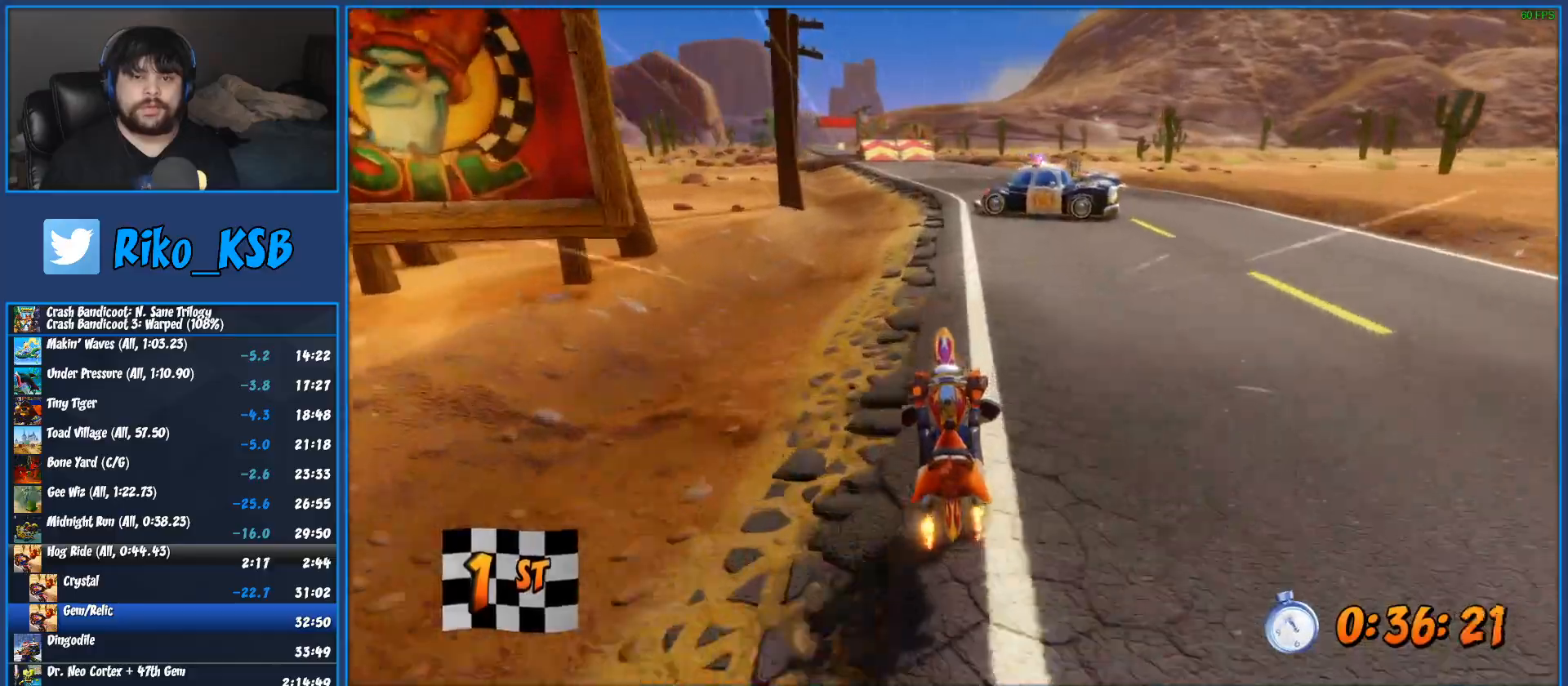
{"dt_ms": 500, "buttons": ["CROSS", "R2"], "left_stick": "center", "button_events": [[350, "CROSS", "down"]]}
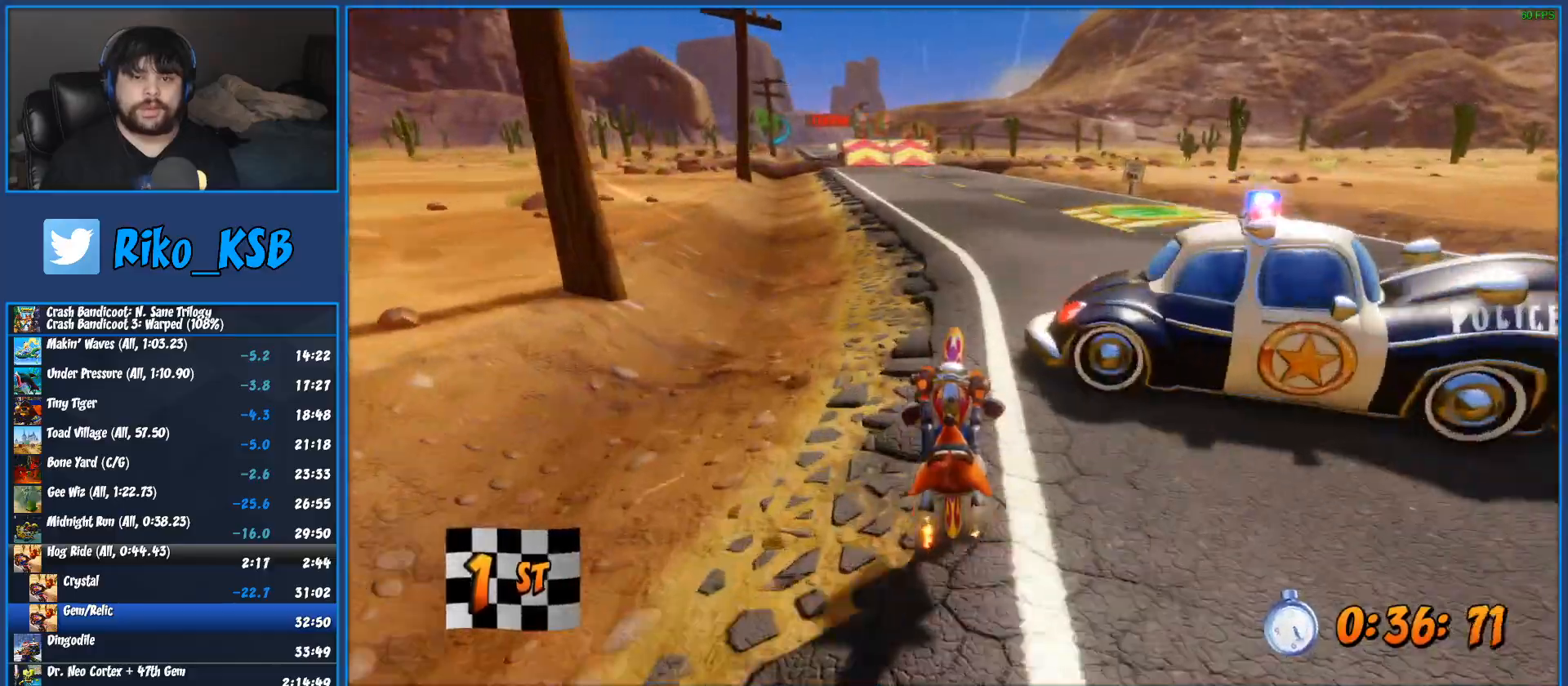
{"dt_ms": 500, "buttons": ["CROSS", "R2"], "left_stick": "left", "button_events": []}
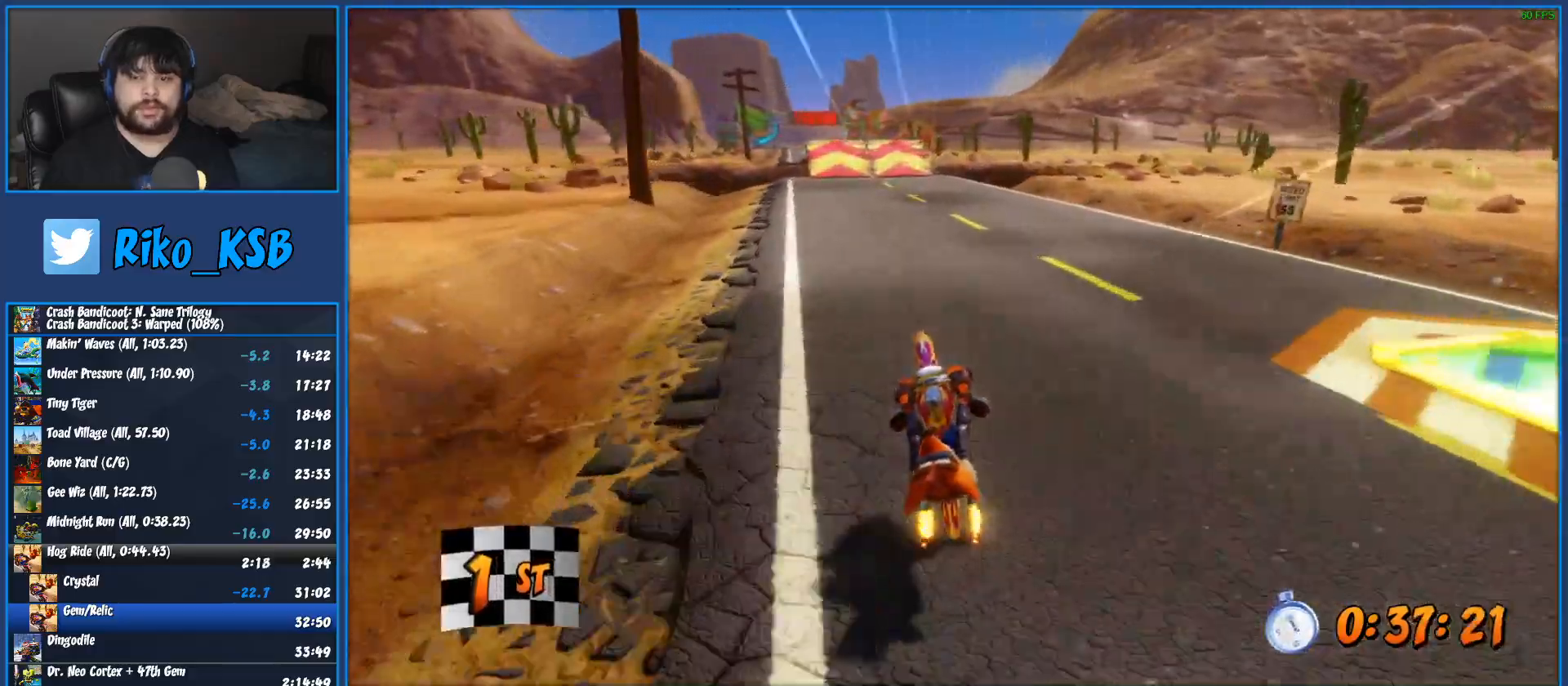
{"dt_ms": 500, "buttons": ["CROSS", "R2"], "left_stick": "left", "button_events": []}
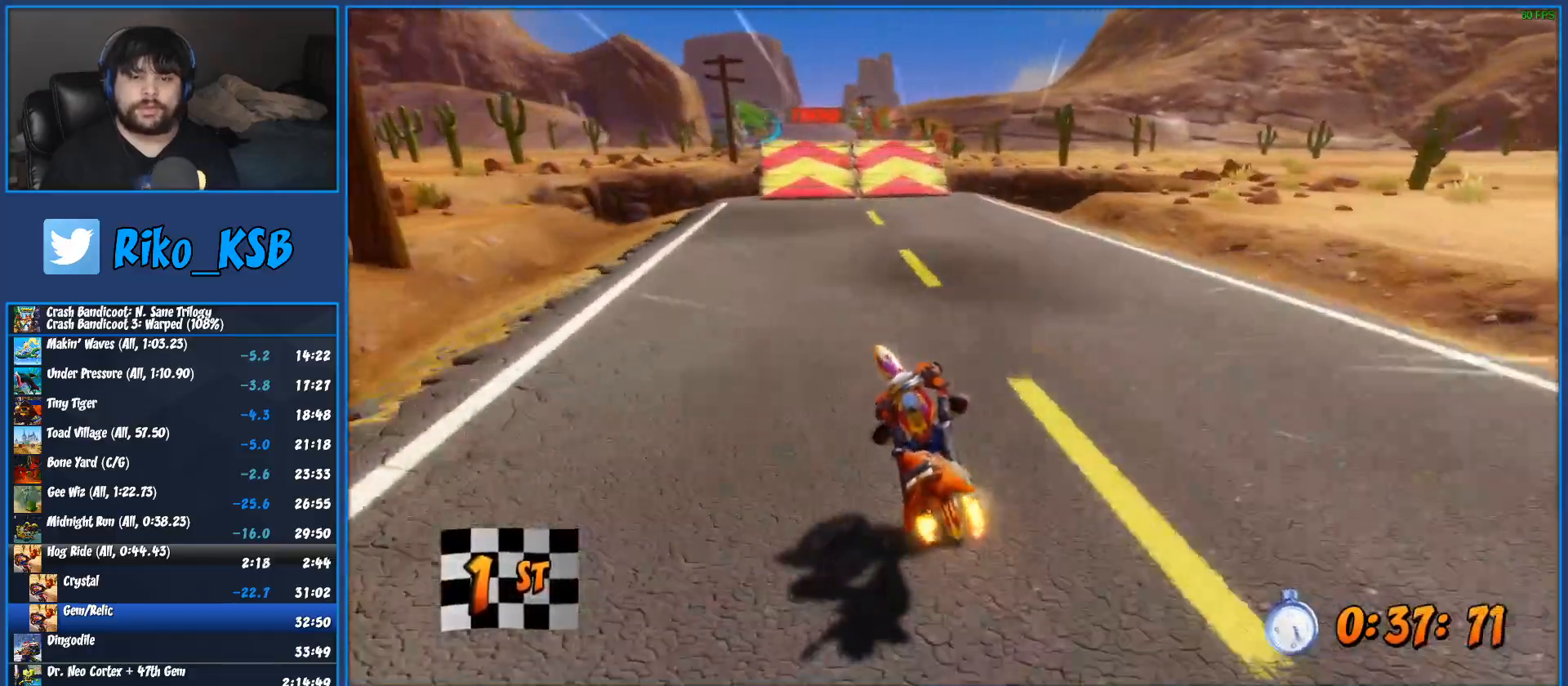
{"dt_ms": 1000, "buttons": ["CROSS", "R2"], "left_stick": "left", "button_events": []}
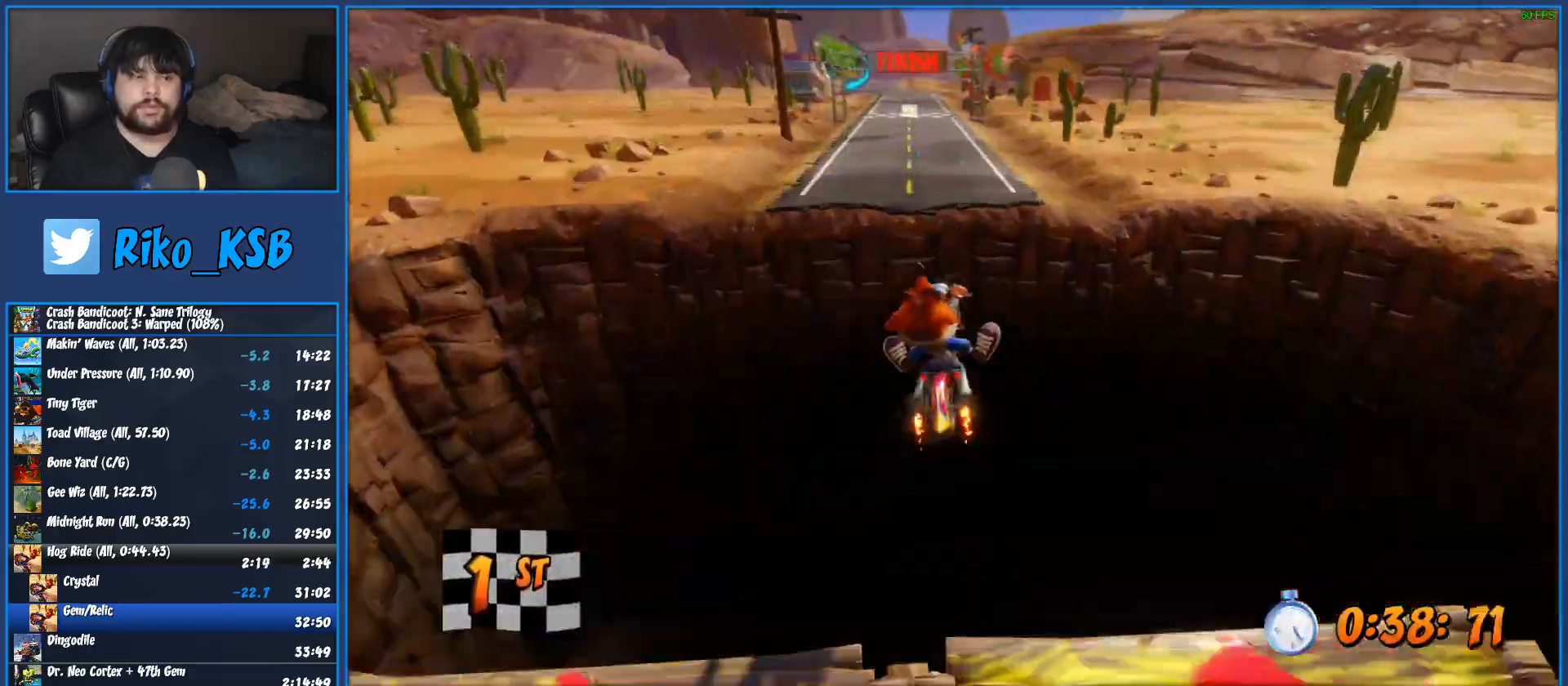
{"dt_ms": 500, "buttons": ["CROSS", "R2"], "left_stick": "left", "button_events": []}
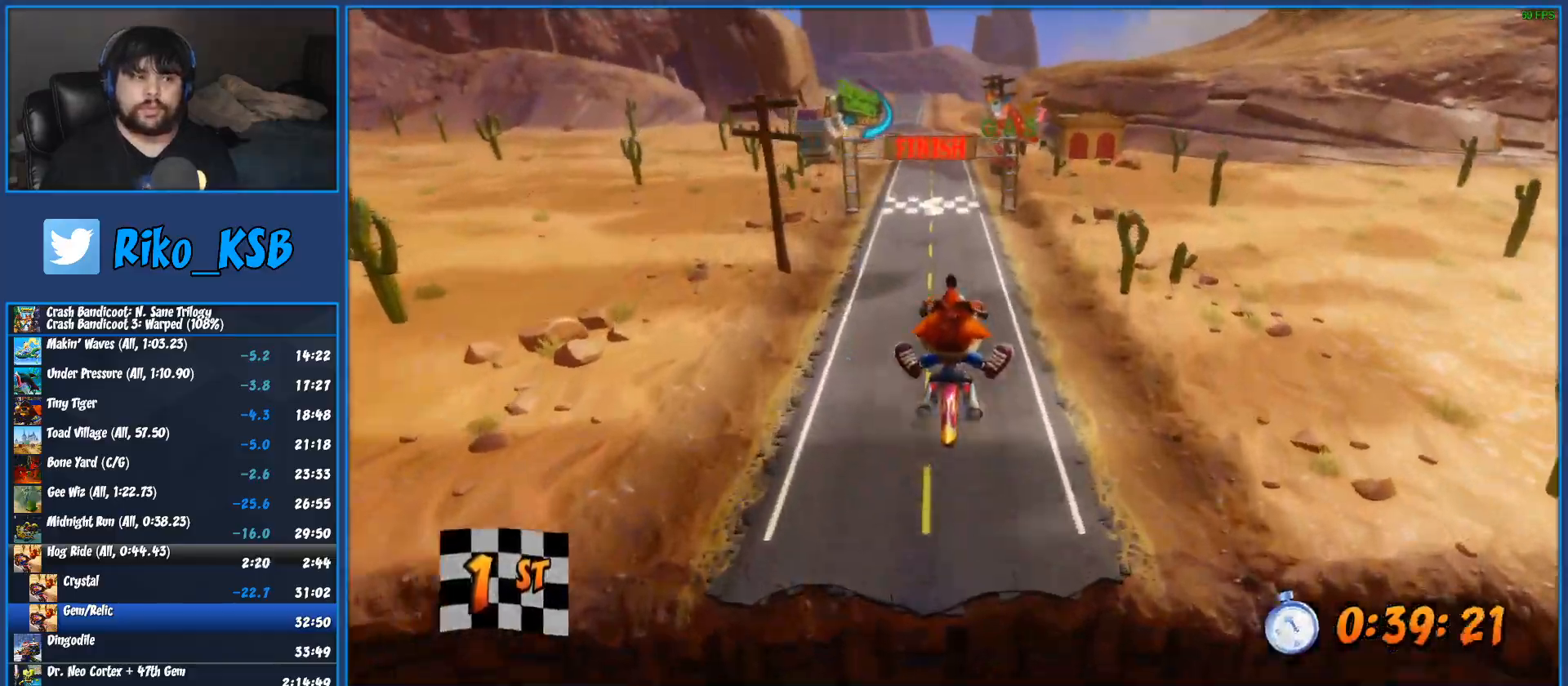
{"dt_ms": 1000, "buttons": ["CROSS", "R2"], "left_stick": "center", "button_events": []}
___
> Your task
Would you tally the lines above that include "center" and reply with only the total?

> Task answer
2